Stored entries
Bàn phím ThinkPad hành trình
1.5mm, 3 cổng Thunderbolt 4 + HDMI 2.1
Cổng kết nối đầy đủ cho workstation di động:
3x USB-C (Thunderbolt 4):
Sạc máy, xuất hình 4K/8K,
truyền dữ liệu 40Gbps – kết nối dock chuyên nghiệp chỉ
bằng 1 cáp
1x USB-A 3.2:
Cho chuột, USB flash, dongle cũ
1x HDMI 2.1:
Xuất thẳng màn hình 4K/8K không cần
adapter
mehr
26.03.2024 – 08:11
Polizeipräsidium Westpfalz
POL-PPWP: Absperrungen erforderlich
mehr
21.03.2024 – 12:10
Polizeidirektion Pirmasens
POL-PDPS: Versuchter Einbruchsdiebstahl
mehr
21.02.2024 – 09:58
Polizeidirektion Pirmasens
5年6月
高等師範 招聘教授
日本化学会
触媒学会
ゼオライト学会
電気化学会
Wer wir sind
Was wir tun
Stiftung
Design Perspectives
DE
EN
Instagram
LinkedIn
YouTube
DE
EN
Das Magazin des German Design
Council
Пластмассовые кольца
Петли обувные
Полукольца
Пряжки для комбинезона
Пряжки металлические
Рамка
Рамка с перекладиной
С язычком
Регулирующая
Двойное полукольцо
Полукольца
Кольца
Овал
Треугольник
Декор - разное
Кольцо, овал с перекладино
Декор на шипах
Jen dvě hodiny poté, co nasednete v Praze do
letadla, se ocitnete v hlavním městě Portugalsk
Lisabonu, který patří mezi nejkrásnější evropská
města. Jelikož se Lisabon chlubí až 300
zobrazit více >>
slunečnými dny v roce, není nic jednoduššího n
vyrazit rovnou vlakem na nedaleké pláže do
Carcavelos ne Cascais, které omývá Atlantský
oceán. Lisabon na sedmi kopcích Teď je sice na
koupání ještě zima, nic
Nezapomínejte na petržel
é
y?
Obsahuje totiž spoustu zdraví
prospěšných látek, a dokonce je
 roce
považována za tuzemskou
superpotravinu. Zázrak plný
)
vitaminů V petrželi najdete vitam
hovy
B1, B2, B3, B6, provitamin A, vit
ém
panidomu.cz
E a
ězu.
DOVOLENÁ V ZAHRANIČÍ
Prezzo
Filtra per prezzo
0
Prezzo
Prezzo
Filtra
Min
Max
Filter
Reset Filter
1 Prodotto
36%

INSTRUCTIONS FOR THE TASK
The entries need to be set down again in full, with no word changed.

OUTPUT FOR THIS EXERCISE
Bàn phím ThinkPad hành trình
1.5mm, 3 cổng Thunderbolt 4 + HDMI 2.1
Cổng kết nối đầy đủ cho workstation di động:
3x USB-C (Thunderbolt 4):
Sạc máy, xuất hình 4K/8K,
truyền dữ liệu 40Gbps – kết nối dock chuyên nghiệp chỉ
bằng 1 cáp
1x USB-A 3.2:
Cho chuột, USB flash, dongle cũ
1x HDMI 2.1:
Xuất thẳng màn hình 4K/8K không cần
adapter
mehr
26.03.2024 – 08:11
Polizeipräsidium Westpfalz
POL-PPWP: Absperrungen erforderlich
mehr
21.03.2024 – 12:10
Polizeidirektion Pirmasens
POL-PDPS: Versuchter Einbruchsdiebstahl
mehr
21.02.2024 – 09:58
Polizeidirektion Pirmasens
5年6月
高等師範 招聘教授
日本化学会
触媒学会
ゼオライト学会
電気化学会
Wer wir sind
Was wir tun
Stiftung
Design Perspectives
DE
EN
Instagram
LinkedIn
YouTube
DE
EN
Das Magazin des German Design
Council
Пластмассовые кольца
Петли обувные
Полукольца
Пряжки для комбинезона
Пряжки металлические
Рамка
Рамка с перекладиной
С язычком
Регулирующая
Двойное полукольцо
Полукольца
Кольца
Овал
Треугольник
Декор - разное
Кольцо, овал с перекладино
Декор на шипах
Jen dvě hodiny poté, co nasednete v Praze do
letadla, se ocitnete v hlavním městě Portugalsk
Lisabonu, který patří mezi nejkrásnější evropská
města. Jelikož se Lisabon chlubí až 300
zobrazit více >>
slunečnými dny v roce, není nic jednoduššího n
vyrazit rovnou vlakem na nedaleké pláže do
Carcavelos ne Cascais, které omývá Atlantský
oceán. Lisabon na sedmi kopcích Teď je sice na
koupání ještě zima, nic
Nezapomínejte na petržel
é
y?
Obsahuje totiž spoustu zdraví
prospěšných látek, a dokonce je
 roce
považována za tuzemskou
superpotravinu. Zázrak plný
)
vitaminů V petrželi najdete vitam
hovy
B1, B2, B3, B6, provitamin A, vit
ém
panidomu.cz
E a
ězu.
DOVOLENÁ V ZAHRANIČÍ
Prezzo
Filtra per prezzo
0
Prezzo
Prezzo
Filtra
Min
Max
Filter
Reset Filter
1 Prodotto
36%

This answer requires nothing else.